This complex, comprising 24 houses, has been developed in accordance with bioclimatic architecture criteria, in synchrony with the environment and the climate, so as to minimise the impact of the latter and thereby reduce conditioning-related energy needs. In addition, the houses incorporate renewable on a small scale, as required to satisfy the demands of the complex.
The 24 houses were selected as the best examples of bioclimatic houses in an international competition promoted by the Tenerife island council and ITER, and endorsed by the International Union of Architects.
The dwellings have an average floor area of 110-120m² and feature different designs, making the complex a magnificent space for educating and raising awareness about applying bioclimatic principles in construction.
The complex’s outstanding feature is that it was conceived as a real-scale laboratory for monitoring and appraising the various specific bioclimatic techniques it employs, so as to help understand and raise awareness about these techniques among specialists and the general public alike. To this end, the houses are fitted with automatic energy management systems and a monitoring system featuring temperature sensors, relative humidity sensors and air flow meters.
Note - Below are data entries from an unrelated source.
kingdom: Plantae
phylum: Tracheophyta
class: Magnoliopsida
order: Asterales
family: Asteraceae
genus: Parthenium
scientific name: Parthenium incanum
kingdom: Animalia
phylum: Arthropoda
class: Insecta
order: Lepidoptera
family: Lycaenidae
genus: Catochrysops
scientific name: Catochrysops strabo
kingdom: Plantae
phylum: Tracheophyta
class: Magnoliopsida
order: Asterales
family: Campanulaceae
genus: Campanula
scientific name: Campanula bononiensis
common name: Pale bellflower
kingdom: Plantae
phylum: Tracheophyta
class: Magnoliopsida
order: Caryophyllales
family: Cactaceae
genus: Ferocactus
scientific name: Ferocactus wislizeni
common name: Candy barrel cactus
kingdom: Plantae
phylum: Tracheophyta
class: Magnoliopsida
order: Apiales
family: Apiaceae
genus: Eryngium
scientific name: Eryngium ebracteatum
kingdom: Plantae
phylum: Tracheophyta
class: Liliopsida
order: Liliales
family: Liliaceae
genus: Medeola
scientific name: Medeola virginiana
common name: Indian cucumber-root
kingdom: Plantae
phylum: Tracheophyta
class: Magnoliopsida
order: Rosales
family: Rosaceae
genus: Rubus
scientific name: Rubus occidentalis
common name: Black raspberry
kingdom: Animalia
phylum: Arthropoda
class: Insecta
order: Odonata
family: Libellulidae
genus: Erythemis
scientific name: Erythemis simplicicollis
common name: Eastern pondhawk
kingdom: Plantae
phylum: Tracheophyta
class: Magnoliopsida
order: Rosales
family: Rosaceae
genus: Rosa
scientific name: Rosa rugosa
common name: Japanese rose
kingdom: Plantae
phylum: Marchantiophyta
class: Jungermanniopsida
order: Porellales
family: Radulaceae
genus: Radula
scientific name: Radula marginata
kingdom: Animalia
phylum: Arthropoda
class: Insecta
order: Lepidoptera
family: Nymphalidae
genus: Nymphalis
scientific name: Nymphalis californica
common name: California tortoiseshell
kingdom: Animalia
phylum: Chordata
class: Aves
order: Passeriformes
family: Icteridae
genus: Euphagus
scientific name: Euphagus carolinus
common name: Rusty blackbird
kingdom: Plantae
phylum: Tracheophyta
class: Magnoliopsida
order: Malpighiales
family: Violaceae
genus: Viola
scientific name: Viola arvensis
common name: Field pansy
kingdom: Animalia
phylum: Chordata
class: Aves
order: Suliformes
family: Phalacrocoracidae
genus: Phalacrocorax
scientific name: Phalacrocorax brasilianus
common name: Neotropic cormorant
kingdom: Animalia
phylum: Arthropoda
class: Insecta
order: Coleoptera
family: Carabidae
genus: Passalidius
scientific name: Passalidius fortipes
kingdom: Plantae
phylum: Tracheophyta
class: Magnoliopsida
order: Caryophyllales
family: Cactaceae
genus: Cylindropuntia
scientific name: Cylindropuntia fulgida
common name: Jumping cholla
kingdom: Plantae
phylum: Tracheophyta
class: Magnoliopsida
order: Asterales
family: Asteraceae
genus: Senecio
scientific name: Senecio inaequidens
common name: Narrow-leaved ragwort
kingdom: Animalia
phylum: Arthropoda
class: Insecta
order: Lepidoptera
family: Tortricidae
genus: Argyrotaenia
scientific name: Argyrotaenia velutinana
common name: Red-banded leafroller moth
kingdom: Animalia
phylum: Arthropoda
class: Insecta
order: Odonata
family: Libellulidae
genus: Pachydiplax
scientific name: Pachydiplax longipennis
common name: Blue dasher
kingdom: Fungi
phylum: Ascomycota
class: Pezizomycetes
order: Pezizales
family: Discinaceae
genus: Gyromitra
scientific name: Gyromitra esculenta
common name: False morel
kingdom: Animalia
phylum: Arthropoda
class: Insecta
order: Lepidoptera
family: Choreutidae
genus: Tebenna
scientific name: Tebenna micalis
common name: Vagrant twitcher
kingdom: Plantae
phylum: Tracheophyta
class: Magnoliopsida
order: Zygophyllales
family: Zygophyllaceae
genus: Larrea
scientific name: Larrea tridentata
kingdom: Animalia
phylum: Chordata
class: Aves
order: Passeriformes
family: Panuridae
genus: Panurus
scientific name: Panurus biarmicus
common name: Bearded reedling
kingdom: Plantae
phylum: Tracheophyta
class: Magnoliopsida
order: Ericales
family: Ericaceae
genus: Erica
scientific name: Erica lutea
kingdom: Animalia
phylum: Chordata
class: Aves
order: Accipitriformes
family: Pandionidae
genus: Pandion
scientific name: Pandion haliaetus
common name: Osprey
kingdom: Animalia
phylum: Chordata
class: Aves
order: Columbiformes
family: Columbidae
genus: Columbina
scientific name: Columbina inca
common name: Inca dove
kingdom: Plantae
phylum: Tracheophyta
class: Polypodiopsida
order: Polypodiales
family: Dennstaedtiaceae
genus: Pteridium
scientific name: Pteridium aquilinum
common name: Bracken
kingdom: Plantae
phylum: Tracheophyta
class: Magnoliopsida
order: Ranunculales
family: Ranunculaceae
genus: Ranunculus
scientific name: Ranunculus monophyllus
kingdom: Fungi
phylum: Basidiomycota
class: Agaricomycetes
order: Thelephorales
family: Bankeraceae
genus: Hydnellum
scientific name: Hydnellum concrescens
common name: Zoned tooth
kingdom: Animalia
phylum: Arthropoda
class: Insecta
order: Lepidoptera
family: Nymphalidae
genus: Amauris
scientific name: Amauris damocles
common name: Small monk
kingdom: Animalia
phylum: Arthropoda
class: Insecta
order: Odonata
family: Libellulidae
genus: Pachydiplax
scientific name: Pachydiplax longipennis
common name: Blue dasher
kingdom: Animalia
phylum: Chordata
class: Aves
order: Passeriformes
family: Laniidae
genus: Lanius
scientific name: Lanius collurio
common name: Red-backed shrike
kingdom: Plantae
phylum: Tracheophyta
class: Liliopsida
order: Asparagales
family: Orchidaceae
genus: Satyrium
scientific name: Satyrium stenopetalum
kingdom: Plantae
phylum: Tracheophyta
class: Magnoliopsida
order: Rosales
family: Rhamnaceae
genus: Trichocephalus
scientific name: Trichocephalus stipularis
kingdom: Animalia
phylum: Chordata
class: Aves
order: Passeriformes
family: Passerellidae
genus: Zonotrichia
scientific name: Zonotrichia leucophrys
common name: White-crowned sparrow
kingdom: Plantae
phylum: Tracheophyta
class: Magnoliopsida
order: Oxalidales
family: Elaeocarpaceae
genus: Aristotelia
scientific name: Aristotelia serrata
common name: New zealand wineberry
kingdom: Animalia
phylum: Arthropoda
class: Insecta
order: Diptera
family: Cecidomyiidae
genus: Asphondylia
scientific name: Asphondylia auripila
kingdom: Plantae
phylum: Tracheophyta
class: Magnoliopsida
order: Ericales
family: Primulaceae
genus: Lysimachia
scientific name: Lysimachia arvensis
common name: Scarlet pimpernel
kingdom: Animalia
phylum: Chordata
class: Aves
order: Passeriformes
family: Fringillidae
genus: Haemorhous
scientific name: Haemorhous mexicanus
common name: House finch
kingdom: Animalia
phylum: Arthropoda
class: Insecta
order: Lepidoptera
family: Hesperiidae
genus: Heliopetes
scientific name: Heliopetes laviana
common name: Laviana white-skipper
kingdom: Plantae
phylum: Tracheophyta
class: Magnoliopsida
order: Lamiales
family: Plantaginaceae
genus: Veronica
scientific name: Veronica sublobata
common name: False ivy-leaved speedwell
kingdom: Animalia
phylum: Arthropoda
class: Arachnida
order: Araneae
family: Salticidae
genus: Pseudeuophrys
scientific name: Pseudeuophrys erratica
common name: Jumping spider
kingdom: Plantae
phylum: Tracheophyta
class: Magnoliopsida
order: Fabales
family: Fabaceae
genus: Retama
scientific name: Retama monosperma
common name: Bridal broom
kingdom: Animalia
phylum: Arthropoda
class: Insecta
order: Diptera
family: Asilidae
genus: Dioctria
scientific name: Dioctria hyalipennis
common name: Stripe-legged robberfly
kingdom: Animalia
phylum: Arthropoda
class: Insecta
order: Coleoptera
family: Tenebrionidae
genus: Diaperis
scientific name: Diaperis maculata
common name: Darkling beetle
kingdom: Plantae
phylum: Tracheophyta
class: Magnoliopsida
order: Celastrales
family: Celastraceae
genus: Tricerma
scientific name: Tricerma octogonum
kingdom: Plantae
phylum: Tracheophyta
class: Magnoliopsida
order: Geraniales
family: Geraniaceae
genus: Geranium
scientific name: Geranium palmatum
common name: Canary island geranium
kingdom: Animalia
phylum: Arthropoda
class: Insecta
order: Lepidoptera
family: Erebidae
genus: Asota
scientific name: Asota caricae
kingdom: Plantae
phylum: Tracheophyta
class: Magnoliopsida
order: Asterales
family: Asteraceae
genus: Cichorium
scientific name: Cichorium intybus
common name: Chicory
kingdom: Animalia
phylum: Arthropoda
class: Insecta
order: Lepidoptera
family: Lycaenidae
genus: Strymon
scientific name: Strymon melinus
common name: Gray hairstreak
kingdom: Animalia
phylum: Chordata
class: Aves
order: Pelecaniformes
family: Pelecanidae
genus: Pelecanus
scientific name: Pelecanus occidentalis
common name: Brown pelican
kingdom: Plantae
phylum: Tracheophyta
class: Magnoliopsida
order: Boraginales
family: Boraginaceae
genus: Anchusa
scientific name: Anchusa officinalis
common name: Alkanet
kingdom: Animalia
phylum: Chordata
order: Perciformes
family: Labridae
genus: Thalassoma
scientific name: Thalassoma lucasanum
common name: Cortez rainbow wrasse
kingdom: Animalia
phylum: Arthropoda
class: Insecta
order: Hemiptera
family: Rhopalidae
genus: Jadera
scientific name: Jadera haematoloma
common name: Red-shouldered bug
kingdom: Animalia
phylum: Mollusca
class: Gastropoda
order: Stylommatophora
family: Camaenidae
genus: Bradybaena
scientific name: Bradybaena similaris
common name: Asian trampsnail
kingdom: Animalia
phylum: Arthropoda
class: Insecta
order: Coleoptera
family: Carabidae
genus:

The data collection system’s ultimate aim is to improve comfort within the dwelling. It does this by first displaying the climatic parameters it has obtained, for the user to then implement any of a number of bioclimatic strategies aimed to keep the home within a comfort zone. The energy efficiency of each dwelling can therefore be actively managed. In turn, the system is linked to a communications network which gives each household access to the climate management data from any PC that is connected to ITER’s LAN, via a common web browser.
In order to evaluate the system’s performance, the houses must be occupied. For this reason, they are made available for short-stay tourist rental (http://casas.iter.es). This also ensures that the user profile is as broad as possible, enabling the physical parameters monitored by the system to be combined with circumstantial, physiological, psychological and sociological factors, according to data supplied by the residents. This interrelation of parameters constructively hones the system and the equipment involved, making these more exportable.
The main activities carried out at the complex are as follows:
- To evaluate energy usage by simulation or in real conditions using sensors inside and outside the building.
- To establish models for integrating passive and active solar energy strategies, at both small and large scale.
- To optimise energy-related designs, models and components used in buildings.
- To demonstrate, using objective and quantified performance data, how buildings can be run in an energy-efficient way, in order to help raise public awareness and to inform.
- To optimise techniques for integrating, planning and building large-scale renewable energy installations.
- To help check the performance of buildings that are subject to different consumption patterns and user behaviours.
- To widen access to public information regarding renewables and energy efficiency.